> **Assigned task**
Starting at the row that contains "Применение в системах радиаторного ото" and ending at the last row, put the text lines into a numbered list, with blank lines and pictures left out.

> **Information shown**
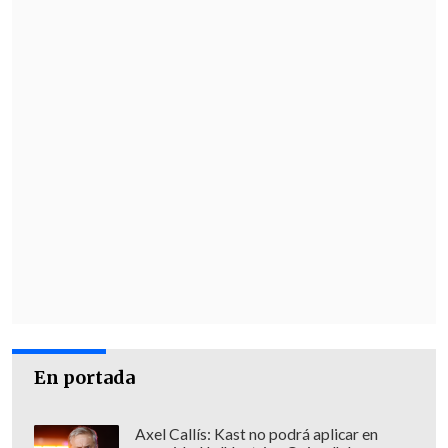
emplazado a la colectividad a apoyar a la
carta oficialista
, advirtiendo que, de
mantener una posición ambigua, caería
en la "irrelevancia".
En portada
Axel Callís: Kast no podrá aplicar en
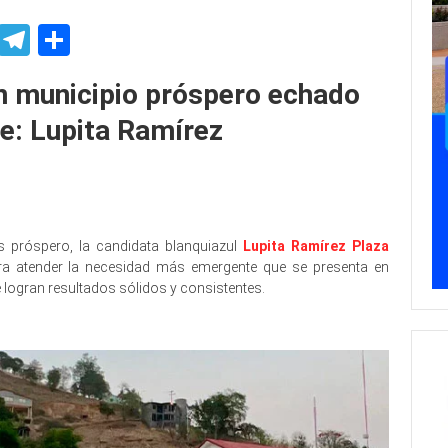
p
ssenger
Skype
Telegram
Share
n municipio próspero echado
e: Lupita Ramírez
próspero, la candidata blanquiazul
Lupita Ramírez Plaza
ra atender la necesidad más emergente que se presenta en
 logran resultados sólidos y consistentes.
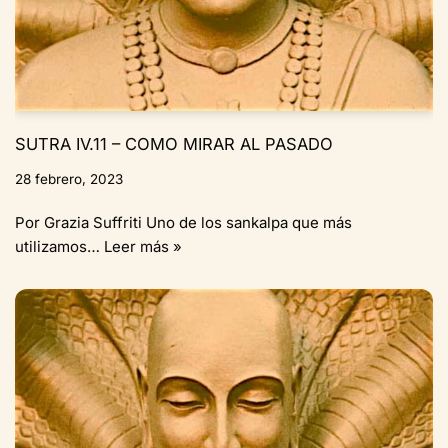
SUTRA IV.11 – COMO MIRAR AL PASADO
28 febrero, 2023
Por Grazia Suffriti Uno de los sankalpa que más
utilizamos…
Leer más »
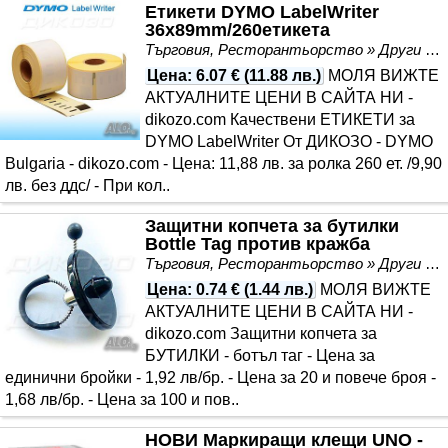
Етикети DYMO LabelWriter
36х89mm/260етикета
Търговия, Ресторантьорство » Други
Цена
:
6.07 €
(
11.88 лв.
)
МОЛЯ ВИЖТЕ
АКТУАЛНИТЕ ЦЕНИ В САЙТА НИ -
dikozo.com Качествени ЕТИКЕТИ за
DYMO LabelWriter От ДИКОЗО - DYMO
Bulgaria - dikozo.com - Цена: 11,88 лв. за ролка 260 ет. /9,90
лв. без ддс/ - При кол..
Защитни копчета за бутилки
Bottle Tag против кражба
Търговия, Ресторантьорство » Други
Цена
:
0.74 €
(
1.44 лв.
)
МОЛЯ ВИЖТЕ
АКТУАЛНИТЕ ЦЕНИ В САЙТА НИ -
dikozo.com Защитни копчета за
БУТИЛКИ - ботъл таг - Цена за
единични бройки - 1,92 лв/бр. - Цена за 20 и повече броя -
1,68 лв/бр. - Цена за 100 и пов..
НОВИ Маркиращи клещи UNO -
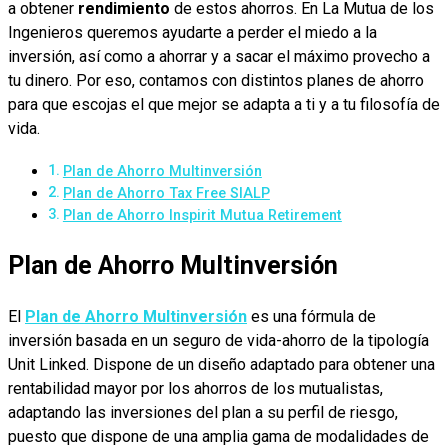
a obtener
rendimiento
de estos ahorros. En La Mutua de los
Ingenieros queremos ayudarte a perder el miedo a la
inversión, así como a ahorrar y a sacar el máximo provecho a
tu dinero. Por eso, contamos con distintos planes de ahorro
para que escojas el que mejor se adapta a ti y a tu filosofía de
vida.
Plan de Ahorro Multinversión
Plan de Ahorro Tax Free SIALP
Plan de Ahorro Inspirit Mutua Retirement
Plan de Ahorro Multinversión
El
Plan de Ahorro Multinversión
es una fórmula de
inversión basada en un seguro de vida-ahorro de la tipología
Unit Linked. Dispone de un diseño adaptado para obtener una
rentabilidad mayor por los ahorros de los mutualistas,
adaptando las inversiones del plan a su perfil de riesgo,
puesto que dispone de una amplia gama de modalidades de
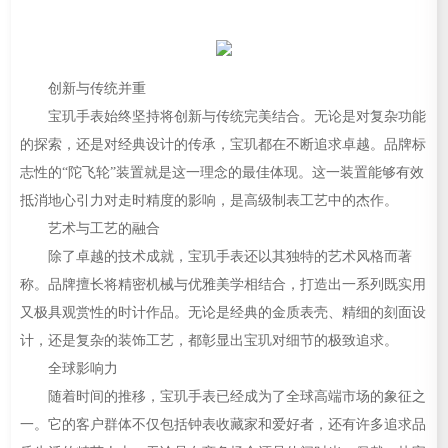
创新与传统并重
宝玑手表始终坚持将创新与传统完美结合。无论是对复杂功能
的探索，还是对经典设计的传承，宝玑都在不断追求卓越。品牌标
志性的“陀飞轮”装置就是这一理念的最佳体现。这一装置能够有效
抵消地心引力对走时精度的影响，是高级制表工艺中的杰作。
艺术与工艺的融合
除了卓越的技术成就，宝玑手表还以其独特的艺术风格而著
称。品牌擅长将精密机械与优雅美学相结合，打造出一系列既实用
又极具观赏性的时计作品。无论是经典的金质表壳、精细的刻面设
计，还是复杂的装饰工艺，都彰显出宝玑对细节的极致追求。
全球影响力
随着时间的推移，宝玑手表已经成为了全球高端市场的象征之
一。它的客户群体不仅包括钟表收藏家和爱好者，还有许多追求品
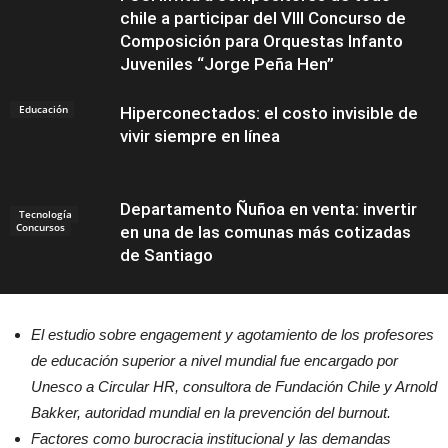
chile a participar del VIII Concurso de
Composición para Orquestas Infanto
Juveniles “Jorge Peña Hen”
Educación
Hiperconectados: el costo invisible de
vivir siempre en línea
Departamento Ñuñoa en venta: invertir
Tecnología
Concursos
en una de las comunas más cotizadas
de Santiago
El estudio sobre engagement y agotamiento de los profesores
Noticias
de educación superior a nivel mundial fue encargado por
Unesco a Circular HR, consultora de Fundación Chile y Arnold
Bakker, autoridad mundial en la prevención del burnout.
Factores como burocracia institucional y las demandas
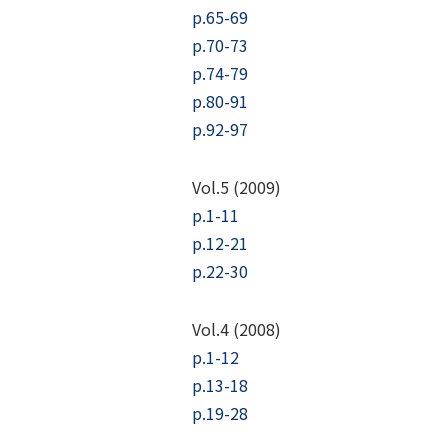
p.65-69
p.70-73
p.74-79
p.80-91
p.92-97
Vol.5 (2009)
p.1-11
p.12-21
p.22-30
Vol.4 (2008)
p.1-12
p.13-18
p.19-28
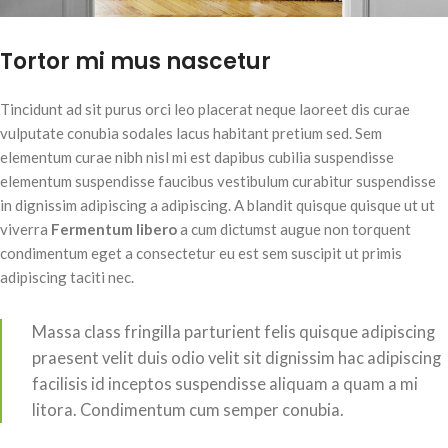
Tortor mi mus nascetur
Tincidunt ad sit purus orci leo placerat neque laoreet dis curae
vulputate conubia sodales lacus habitant pretium sed. Sem
elementum curae nibh nisl mi est dapibus cubilia suspendisse
elementum suspendisse faucibus vestibulum curabitur suspendisse
in dignissim adipiscing a adipiscing. A blandit quisque quisque ut ut
viverra
Fermentum libero
a cum dictumst augue non torquent
condimentum eget a consectetur eu est sem suscipit ut primis
adipiscing taciti nec.
Massa class fringilla parturient felis quisque adipiscing
praesent velit duis odio velit sit dignissim hac adipiscing
facilisis id inceptos suspendisse aliquam a quam a mi
litora. Condimentum cum semper conubia.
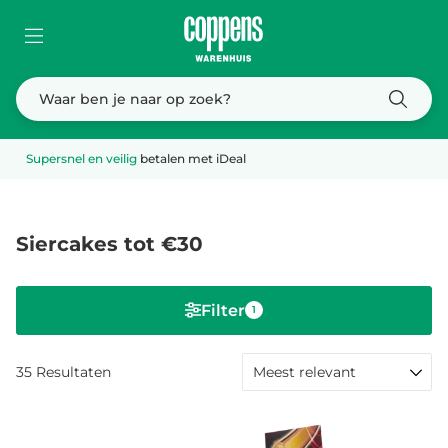
Dé
vuurwerkspecialist
van Brabant
Siercakes tot €30
Filter
1
35
Resultaten
Meest relevant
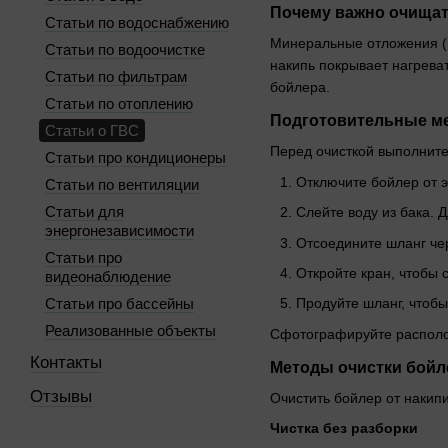
Почему важно очищат
Статьи по водоснабжению
Минеральные отложения (н
Статьи по водоочистке
накипь покрывает нагрева
Статьи по фильтрам
бойлера.
Статьи по отоплению
Подготовительные м
Статьи о ГВС
Перед очисткой выполните
Статьи про кондиционеры
Отключите бойлер от э
Статьи по вентиляции
Статьи для
Слейте воду из бака. 
энергонезависимости
Отсоедините шланг че
Статьи про
Откройте кран, чтобы с
видеонаблюдение
Статьи про бассейны
Продуйте шланг, чтобы
Реализованные объекты
Сфотографируйте располож
Контакты
Методы очистки бойл
Отзывы
Очистить бойлер от накипи
Чистка без разборки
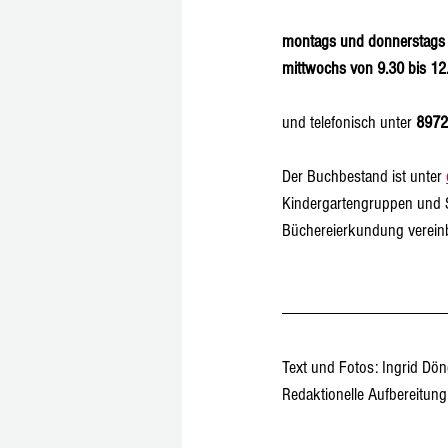
montags und donnerstags
mittwochs von 9.30 bis 12
und telefonisch unter 
8972
Der Buchbestand ist unter 
Kindergartengruppen und 
Büchereierkundung verein
Text und Fotos: Ingrid Dö
Redaktionelle Aufbereitun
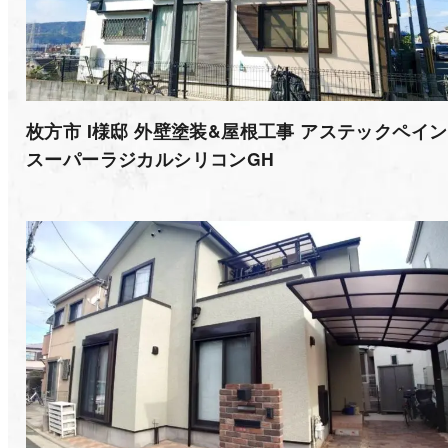
枚方市 I様邸 外壁塗装&屋根工事 アステックペイ
スーパーラジカルシリコンGH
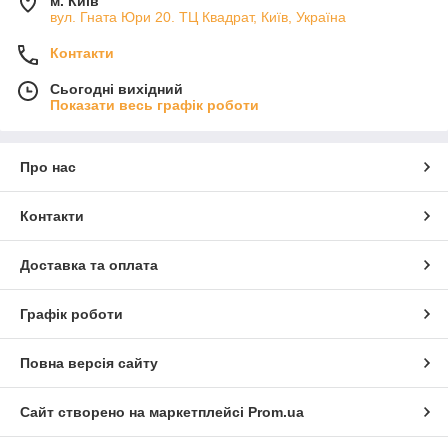
м. Київ
вул. Гната Юри 20. ТЦ Квадрат, Київ, Україна
Контакти
Сьогодні вихідний
Показати весь графік роботи
Про нас
Контакти
Доставка та оплата
Графік роботи
Повна версія сайту
Сайт створено на маркетплейсі
Prom.ua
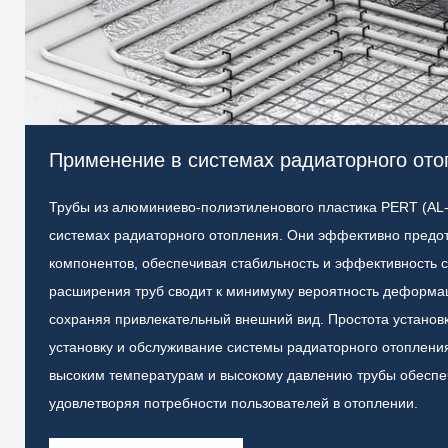
Применение в системах радиаторного ото
Трубы из алюминиево-полиэтиленового пластика PERT (AL
системах радиаторного отопления. Они эффективно предо
компонентов, обеспечивая стабильность и эффективность 
расширения труб сводит к минимуму вероятность деформац
сохраняя привлекательный внешний вид. Простота установ
установку и обслуживание системы радиаторного отопления
высоким температурам и высокому давлению трубы обеспеч
удовлетворяя потребности пользователей в отоплении.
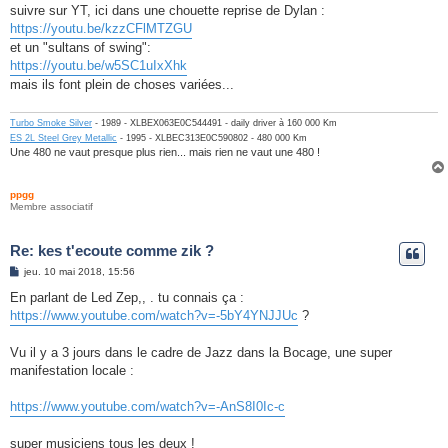
suivre sur YT, ici dans une chouette reprise de Dylan :
https://youtu.be/kzzCFlMTZGU
et un "sultans of swing":
https://youtu.be/w5SC1uIxXhk
mais ils font plein de choses variées...
Turbo Smoke Silver
- 1989 - XLBEX063E0C544491 - daily driver à 160 000 Km
ES 2L Steel Grey Metallic
- 1995 - XLBEC313E0C590802 - 480 000 Km
Une 480 ne vaut presque plus rien... mais rien ne vaut une 480 !
ppgg
Membre associatif
Re: kes t'ecoute comme zik ?
M
jeu. 10 mai 2018, 15:56
e
s
En parlant de Led Zep,, . tu connais ça :
s
https://www.youtube.com/watch?v=-5bY4YNJJUc
?
a
g
e
Vu il y a 3 jours dans le cadre de Jazz dans la Bocage, une super
manifestation locale :
https://www.youtube.com/watch?v=-AnS8I0Ic-c
super musiciens tous les deux !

> **The answer**
1. Применение в системах радиаторного ото
2. Трубы из алюминиево-полиэтиленового пластика PERT (AL
3. системах радиаторного отопления. Они эффективно предо
4. компонентов, обеспечивая стабильность и эффективность 
5. расширения труб сводит к минимуму вероятность деформац
6. сохраняя привлекательный внешний вид. Простота установ
7. установку и обслуживание системы радиаторного отопления
8. высоким температурам и высокому давлению трубы обеспеч
9. удовлетворяя потребности пользователей в отоплении.
10. suivre sur YT, ici dans une chouette reprise de Dylan :
11. https://youtu.be/kzzCFlMTZGU
12. et un "sultans of swing":
13. https://youtu.be/w5SC1uIxXhk
14. mais ils font plein de choses variées...
15. Turbo Smoke Silver
16. - 1989 - XLBEX063E0C544491 - daily driver à 160 000 Km
17. ES 2L Steel Grey Metallic
18. - 1995 - XLBEC313E0C590802 - 480 000 Km
19. Une 480 ne vaut presque plus rien... mais rien ne vaut une 480 !
20. ppgg
21. Membre associatif
22. Re: kes t'ecoute comme zik ?
23. M
24. jeu. 10 mai 2018, 15:56
25. e
26. s
27. En parlant de Led Zep,, . tu connais ça :
28. s
29. https://www.youtube.com/watch?v=-5bY4YNJJUc
30. ?
31. a
32. g
33. e
34. Vu il y a 3 jours dans le cadre de Jazz dans la Bocage, une super
35. manifestation locale :
36. https://www.youtube.com/watch?v=-AnS8I0Ic-c
37. super musiciens tous les deux !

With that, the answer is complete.